**Material provided**:
BEGIN
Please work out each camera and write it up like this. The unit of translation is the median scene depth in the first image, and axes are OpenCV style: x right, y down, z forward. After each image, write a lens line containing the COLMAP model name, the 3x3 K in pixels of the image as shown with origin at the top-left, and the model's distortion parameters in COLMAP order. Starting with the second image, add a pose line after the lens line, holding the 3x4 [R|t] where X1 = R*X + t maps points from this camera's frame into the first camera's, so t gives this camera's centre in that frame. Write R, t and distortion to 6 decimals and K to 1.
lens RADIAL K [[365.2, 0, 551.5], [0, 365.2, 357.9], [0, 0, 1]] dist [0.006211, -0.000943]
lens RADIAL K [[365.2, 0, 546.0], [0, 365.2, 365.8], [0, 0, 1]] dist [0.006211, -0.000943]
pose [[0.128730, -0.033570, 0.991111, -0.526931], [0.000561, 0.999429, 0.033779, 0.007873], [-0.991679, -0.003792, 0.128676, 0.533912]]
END
**Your goal**:
A word-for-word transcription of all the data is needed.

**Solution for this problem**:
Please work out each camera and write it up like this. The unit of translation is the median scene depth in the first image, and axes are OpenCV style: x right, y down, z forward. After each image, write a lens line containing the COLMAP model name, the 3x3 K in pixels of the image as shown with origin at the top-left, and the model's distortion parameters in COLMAP order. Starting with the second image, add a pose line after the lens line, holding the 3x4 [R|t] where X1 = R*X + t maps points from this camera's frame into the first camera's, so t gives this camera's centre in that frame. Write R, t and distortion to 6 decimals and K to 1.
lens RADIAL K [[365.2, 0, 551.5], [0, 365.2, 357.9], [0, 0, 1]] dist [0.006211, -0.000943]
lens RADIAL K [[365.2, 0, 546.0], [0, 365.2, 365.8], [0, 0, 1]] dist [0.006211, -0.000943]
pose [[0.128730, -0.033570, 0.991111, -0.526931], [0.000561, 0.999429, 0.033779, 0.007873], [-0.991679, -0.003792, 0.128676, 0.533912]]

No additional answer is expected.